Department of Chemistry, University of Saskatchewan, 110 Science Place, Saskatoon, SK, S7N 5C9, Canada.
Current address: Crosslight Software Inc., 230-3410 Lougheed Hwy, Vancouver, BC, V5M 2A4, Canada.
Chemistry. 2018 Jun 12;24(33):8298-8301. doi: 10.1002/chem.201801139. Epub 2018 May 15.

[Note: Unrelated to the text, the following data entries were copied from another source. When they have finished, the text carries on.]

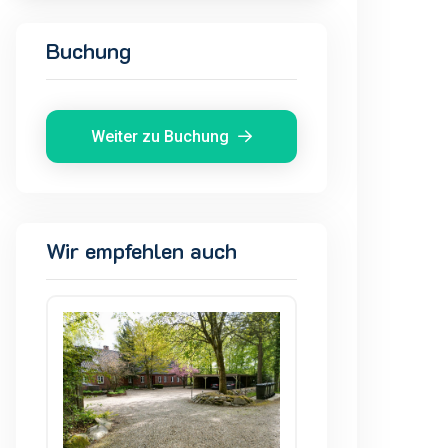
Buchung
Weiter zu Buchung
Wir empfehlen auch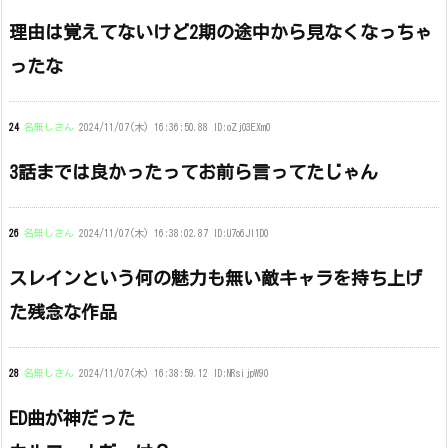
理由は覚えてないけど2期の途中から見なくなっちゃ
ったな
24
名無しさん
2024/11/07(木) 16:36:50.88 ID:oZjO3EXm0
3話までは良かったってお前ら言ってたじゃん
26
名無しさん
2024/11/07(木) 16:38:02.87 ID:U7o6Jl1D0
スレインという何の魅力も無い敵キャラを持ち上げ
た残念な作品
28
名無しさん
2024/11/07(木) 16:38:59.12 ID:NRsijpW90
ED曲が神だった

Three enantiopure phospha[1]ferrocenophanes (2 ) equipped with either a phenyl, an isopropyl, or a tert-butyl group at the bridging phosphorus atom were synthesized by a salt-metathesis approach in isolated yields between 52 and 63 %. The chirality in these strained sandwich compounds stems from the planar-chiral ferrocene moiety, which is symmetrically equipped with two iPr groups adjacent to phosphorus. Surprisingly, all three phospha[1]ferrocenophanes show an uncommon through-space nuclear H- P coupling. As a result of the embedded symmetry, these new compounds are ideal examples to differentiate between through-space and through-bond coupling mechanisms in NMR spectroscopy.
三种对映纯膦[1]二茂铁(2)通过盐-复分解方法合成,在桥接磷原子上分别带有苯基、异丙基或叔丁基,产率在 52%至 63%之间。这些受应变的夹心化合物中的手性源于平面手性二茂铁部分,它对称地配备有两个相邻磷的异丙基。令人惊讶的是,所有三种膦[1]二茂铁都表现出不常见的通过空间核 H-P 耦合。由于嵌入的对称性,这些新化合物是在 NMR 光谱中区分通过空间和通过键耦合机制的理想示例。